Dubai: For the past 16 years, only four players have won the singles crown at The Championships. While Roger Federer is at the top with eight titles, Novak Djokovic follows in second with four, while Rafael Nadal and home favourite Andy Murray have won two each.
So it is but natural that the focus will be on these four yet again with Djokovic, Nadal and Federer leading the chase for the singles title, while Murray continues his comeback by playing alongside Frenchman Pierre-Hugues Herbert in the doubles.
While the scales will be heavily tipped in favour of defending champion Djokovic and French Open winner Nadal, the backing will definitely be on Federer’s thirst of adding a ninth silver gilt cup on July 14.
Last year was an emotional one for Djokovic as he breezed to his fourth title at The All England Club — a triumph that not only lifted the Serbian back into the top-10 but also helped him finish at No 1 in the ATP Rankings by the end of the season. Djokovic was not at his best heading into the French Open, but the red clay of Paris has never been his strong point, barring that lone flourish at Roland Garros in 2016.
Djokovic will start the defence of his title as he headlines the top half of the draw alongside last year’s finalist Anderson, Alexander Zverev and Stefanos Tsitsipas. The Serbian will open against Philipp Kohlschreiber and then go up possibly against Gael Monfils, the promising Felix Auger-Aliassime or 2014 semi-finalist Grigor Dmitrov in the fourth round, while his potential quarter-final opponent could be Tsitsipas or Daniil Medvedev.

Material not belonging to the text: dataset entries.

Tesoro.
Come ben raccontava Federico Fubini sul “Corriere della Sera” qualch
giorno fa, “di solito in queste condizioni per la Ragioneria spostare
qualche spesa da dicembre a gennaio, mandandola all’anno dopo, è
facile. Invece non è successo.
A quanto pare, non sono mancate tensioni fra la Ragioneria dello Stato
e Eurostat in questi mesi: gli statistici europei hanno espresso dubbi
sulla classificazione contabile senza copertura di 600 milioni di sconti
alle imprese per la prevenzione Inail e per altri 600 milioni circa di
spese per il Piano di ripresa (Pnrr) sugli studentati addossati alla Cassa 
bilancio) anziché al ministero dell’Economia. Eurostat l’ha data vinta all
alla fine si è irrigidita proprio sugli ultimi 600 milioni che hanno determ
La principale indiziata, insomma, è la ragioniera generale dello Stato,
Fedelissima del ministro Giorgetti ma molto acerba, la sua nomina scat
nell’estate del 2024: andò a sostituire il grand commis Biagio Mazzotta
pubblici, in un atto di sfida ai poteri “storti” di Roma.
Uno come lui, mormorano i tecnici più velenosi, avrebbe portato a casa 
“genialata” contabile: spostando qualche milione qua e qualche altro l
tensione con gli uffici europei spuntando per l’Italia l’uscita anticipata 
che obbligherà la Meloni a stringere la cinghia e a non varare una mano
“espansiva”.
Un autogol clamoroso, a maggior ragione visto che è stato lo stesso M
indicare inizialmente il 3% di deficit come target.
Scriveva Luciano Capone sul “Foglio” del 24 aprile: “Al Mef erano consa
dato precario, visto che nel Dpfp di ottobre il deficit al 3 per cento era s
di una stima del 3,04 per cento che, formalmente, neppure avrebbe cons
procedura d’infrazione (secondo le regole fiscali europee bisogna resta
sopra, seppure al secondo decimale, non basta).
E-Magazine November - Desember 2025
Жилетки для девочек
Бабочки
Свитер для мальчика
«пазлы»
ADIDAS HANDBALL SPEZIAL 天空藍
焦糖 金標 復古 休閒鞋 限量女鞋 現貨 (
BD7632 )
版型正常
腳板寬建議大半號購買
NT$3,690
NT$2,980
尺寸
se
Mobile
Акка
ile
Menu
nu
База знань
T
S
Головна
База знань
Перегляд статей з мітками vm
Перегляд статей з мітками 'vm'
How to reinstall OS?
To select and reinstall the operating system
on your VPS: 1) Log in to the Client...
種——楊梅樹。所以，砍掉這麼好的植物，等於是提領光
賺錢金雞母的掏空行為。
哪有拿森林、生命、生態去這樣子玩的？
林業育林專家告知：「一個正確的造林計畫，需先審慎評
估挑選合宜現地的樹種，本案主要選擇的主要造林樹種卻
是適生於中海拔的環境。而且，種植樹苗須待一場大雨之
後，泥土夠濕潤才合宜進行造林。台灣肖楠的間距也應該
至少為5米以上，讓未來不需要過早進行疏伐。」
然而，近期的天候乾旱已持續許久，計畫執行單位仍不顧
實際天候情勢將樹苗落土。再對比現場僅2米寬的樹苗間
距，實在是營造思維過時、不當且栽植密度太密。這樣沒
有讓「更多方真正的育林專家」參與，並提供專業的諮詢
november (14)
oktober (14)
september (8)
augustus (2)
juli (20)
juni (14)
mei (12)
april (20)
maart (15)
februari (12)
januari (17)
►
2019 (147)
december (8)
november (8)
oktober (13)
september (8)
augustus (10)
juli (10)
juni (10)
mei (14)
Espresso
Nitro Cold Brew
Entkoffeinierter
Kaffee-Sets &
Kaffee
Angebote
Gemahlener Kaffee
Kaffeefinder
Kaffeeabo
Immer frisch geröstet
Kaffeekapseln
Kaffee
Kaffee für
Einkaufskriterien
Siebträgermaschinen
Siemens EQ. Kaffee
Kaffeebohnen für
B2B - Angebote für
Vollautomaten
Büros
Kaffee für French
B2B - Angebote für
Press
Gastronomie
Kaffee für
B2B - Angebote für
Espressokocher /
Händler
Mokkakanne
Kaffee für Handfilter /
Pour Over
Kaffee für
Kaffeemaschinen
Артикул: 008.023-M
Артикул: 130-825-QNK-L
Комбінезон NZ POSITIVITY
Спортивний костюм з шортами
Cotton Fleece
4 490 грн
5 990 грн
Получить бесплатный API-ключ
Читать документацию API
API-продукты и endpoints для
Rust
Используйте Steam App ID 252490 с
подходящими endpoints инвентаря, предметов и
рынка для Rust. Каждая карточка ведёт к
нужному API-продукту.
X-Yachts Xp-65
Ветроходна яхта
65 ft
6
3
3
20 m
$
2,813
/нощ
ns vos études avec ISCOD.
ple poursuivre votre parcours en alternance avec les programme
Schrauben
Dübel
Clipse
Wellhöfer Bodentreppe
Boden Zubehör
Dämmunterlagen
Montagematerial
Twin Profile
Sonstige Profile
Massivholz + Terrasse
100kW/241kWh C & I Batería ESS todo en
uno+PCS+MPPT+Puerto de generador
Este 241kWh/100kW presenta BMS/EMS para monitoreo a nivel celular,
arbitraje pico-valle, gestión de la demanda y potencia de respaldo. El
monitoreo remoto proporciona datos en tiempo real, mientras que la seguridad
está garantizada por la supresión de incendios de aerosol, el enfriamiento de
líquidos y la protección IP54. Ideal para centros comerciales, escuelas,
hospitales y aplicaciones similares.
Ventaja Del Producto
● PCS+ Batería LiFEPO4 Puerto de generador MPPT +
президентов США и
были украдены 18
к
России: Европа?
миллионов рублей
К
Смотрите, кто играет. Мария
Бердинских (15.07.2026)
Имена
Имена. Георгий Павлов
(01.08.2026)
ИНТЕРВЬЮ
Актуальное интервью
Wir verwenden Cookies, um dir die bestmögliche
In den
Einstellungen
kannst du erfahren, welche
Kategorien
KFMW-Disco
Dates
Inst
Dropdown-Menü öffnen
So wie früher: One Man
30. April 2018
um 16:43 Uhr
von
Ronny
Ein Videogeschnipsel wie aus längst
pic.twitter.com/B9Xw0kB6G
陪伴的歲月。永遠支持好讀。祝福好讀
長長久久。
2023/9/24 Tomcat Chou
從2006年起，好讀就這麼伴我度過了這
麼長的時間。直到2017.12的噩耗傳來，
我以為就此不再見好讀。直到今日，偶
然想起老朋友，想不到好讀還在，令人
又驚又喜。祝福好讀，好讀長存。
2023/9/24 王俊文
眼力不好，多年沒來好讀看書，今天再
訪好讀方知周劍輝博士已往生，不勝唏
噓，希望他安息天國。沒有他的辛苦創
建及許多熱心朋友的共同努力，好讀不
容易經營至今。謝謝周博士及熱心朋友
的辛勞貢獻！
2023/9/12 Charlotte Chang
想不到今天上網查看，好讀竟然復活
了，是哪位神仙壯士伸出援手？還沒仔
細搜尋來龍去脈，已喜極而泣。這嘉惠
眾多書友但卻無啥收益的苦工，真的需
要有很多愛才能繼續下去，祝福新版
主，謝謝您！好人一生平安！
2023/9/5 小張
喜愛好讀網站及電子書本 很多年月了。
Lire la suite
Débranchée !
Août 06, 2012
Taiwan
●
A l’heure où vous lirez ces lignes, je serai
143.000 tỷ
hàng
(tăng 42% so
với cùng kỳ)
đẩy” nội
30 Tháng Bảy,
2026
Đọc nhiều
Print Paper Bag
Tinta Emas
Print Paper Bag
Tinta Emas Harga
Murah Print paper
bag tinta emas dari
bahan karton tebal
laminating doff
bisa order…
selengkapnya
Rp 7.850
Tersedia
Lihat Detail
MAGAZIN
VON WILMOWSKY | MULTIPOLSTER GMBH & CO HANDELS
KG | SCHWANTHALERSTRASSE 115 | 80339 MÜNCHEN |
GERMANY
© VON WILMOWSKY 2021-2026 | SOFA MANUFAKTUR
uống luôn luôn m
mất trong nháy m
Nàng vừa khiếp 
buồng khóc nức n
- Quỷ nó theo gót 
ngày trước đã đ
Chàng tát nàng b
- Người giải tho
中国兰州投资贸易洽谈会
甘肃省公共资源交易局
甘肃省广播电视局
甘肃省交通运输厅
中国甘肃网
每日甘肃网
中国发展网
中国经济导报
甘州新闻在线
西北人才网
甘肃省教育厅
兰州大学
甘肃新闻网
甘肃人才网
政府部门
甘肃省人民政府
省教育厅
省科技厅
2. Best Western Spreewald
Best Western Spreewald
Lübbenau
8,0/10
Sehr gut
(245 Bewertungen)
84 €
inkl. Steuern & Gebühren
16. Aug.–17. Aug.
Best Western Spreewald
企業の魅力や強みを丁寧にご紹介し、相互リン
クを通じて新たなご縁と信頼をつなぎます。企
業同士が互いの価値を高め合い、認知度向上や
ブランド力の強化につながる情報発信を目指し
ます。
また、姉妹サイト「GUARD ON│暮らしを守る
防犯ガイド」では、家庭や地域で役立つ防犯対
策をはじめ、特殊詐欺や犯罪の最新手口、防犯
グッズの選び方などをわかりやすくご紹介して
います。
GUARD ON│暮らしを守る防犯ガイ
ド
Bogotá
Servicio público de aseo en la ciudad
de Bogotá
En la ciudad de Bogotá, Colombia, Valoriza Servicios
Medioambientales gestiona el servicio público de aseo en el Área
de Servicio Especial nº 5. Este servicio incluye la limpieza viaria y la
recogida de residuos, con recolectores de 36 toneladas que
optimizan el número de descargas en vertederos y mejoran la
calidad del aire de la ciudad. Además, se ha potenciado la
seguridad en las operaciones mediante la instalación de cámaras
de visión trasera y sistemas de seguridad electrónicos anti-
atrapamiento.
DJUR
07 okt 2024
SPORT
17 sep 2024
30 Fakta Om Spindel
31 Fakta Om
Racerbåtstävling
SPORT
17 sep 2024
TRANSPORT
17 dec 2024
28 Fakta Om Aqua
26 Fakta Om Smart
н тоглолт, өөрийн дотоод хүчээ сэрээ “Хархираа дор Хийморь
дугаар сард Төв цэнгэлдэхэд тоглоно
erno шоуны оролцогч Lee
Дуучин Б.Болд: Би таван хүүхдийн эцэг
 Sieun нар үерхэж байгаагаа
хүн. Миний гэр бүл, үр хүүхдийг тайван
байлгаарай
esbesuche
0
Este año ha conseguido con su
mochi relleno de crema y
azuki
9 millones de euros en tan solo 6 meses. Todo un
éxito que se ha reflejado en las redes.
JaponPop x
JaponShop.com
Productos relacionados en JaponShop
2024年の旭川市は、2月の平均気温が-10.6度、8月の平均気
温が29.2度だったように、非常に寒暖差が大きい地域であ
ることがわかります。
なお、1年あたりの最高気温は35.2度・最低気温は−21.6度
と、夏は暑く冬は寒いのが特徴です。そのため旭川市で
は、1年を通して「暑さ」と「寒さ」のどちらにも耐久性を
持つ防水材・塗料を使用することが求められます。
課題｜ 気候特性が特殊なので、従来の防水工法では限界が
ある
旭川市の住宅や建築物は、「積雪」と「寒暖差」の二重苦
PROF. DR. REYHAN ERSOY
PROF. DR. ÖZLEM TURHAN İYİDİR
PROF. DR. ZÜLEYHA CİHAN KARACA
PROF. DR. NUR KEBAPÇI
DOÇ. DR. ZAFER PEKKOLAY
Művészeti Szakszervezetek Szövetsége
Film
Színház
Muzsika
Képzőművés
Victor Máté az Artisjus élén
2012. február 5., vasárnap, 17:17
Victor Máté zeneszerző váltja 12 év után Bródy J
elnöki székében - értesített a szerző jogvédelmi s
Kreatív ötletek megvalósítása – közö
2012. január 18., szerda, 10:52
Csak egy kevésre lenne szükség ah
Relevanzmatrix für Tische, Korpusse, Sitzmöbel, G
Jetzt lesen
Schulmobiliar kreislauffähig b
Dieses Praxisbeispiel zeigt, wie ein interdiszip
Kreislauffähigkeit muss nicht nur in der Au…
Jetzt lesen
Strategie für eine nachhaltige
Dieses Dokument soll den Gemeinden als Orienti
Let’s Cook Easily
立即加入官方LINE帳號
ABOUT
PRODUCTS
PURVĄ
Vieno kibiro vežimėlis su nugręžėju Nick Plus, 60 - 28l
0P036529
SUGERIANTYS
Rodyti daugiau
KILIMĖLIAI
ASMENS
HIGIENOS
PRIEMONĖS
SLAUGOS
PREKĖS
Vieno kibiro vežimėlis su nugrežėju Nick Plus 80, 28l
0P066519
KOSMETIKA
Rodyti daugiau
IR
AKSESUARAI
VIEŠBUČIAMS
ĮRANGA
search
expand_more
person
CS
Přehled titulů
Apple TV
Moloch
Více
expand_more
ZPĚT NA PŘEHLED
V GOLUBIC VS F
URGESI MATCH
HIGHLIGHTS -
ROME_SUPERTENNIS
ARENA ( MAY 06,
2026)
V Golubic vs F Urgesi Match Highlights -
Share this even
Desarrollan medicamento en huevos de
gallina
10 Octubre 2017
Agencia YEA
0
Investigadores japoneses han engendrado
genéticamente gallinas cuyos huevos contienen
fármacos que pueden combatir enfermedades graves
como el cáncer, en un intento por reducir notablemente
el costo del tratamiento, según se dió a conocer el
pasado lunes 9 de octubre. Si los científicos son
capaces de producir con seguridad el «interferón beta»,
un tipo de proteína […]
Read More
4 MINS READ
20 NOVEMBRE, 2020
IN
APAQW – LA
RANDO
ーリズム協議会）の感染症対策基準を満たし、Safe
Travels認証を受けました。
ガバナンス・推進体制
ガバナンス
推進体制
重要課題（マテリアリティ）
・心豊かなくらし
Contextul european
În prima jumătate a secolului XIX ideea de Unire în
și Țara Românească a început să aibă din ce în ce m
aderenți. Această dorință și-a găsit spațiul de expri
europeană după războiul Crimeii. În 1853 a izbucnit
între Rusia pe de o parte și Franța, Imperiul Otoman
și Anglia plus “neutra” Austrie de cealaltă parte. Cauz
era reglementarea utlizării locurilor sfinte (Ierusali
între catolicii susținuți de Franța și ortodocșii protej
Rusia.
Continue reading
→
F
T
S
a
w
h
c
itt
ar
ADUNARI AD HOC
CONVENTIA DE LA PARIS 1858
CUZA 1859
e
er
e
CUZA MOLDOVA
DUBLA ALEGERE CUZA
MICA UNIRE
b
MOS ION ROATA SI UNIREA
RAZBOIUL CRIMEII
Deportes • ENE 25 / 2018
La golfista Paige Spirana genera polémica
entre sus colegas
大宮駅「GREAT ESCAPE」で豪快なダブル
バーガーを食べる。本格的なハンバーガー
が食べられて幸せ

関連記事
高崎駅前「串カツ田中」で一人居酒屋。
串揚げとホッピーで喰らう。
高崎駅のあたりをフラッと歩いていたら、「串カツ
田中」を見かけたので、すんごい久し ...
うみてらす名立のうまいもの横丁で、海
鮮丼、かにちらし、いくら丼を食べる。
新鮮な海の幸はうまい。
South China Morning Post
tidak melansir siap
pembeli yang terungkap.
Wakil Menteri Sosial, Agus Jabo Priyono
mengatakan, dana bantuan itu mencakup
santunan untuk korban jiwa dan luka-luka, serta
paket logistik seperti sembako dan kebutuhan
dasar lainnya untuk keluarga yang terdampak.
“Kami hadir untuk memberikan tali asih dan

Posing a challenge to the world number one will be former two-time champion Nadal, who will be coming to Wimbledon on a 12-match winning streak. His mastery on clay was seen earlier this month when he brushed aside Austrian Dominic Thiem in a repeat of the 2018 final. But, at the back of Nadal’s mind will be Wimbledon’s seeding system that sees him placed at number three, while long-time opponent and good friend Federer — who is one spot behind him in the ATP Rankings — is the second seed.
However, the Spaniard who has been drawn in a loaded quarter and in the same half as the Swiss ace, will have to find his way past several tricky opponents including Denis Shapovalov, Nick Kyrios, Jo-Wilfried Tsonga and Bernard Tomic.
Competing for the 21st year, Federer will go in with a 95-12 record at the grass major looking to add to his collection of 20 Grand Slams. The 37-year-old, who won for the 10th time in Halle for his 102nd career title last week, will open against Lloyd Harris after which he could face the likes of Lucas Pouille or Richard Gasquet in the third round, Borna Coric in the fourth and either Kei Nishikori or John Isner in the quarter-finals.
Perhaps, Greek sensation Tsitsipas may blossom this year. The 20-year-old is capable of delivering against the established trinity when at his best. Last week, Tsitsipas lost in straight sets in his quarter-final against Aliassime, but that will take very little away from the resolute youngster as he looks ready to break into the inner sanctum of tennis’ now-established order.
Perhaps, John McEnroe best described the situation when he said: “The big three just have this incredible will to win, but it would be good for the game if there were other winners.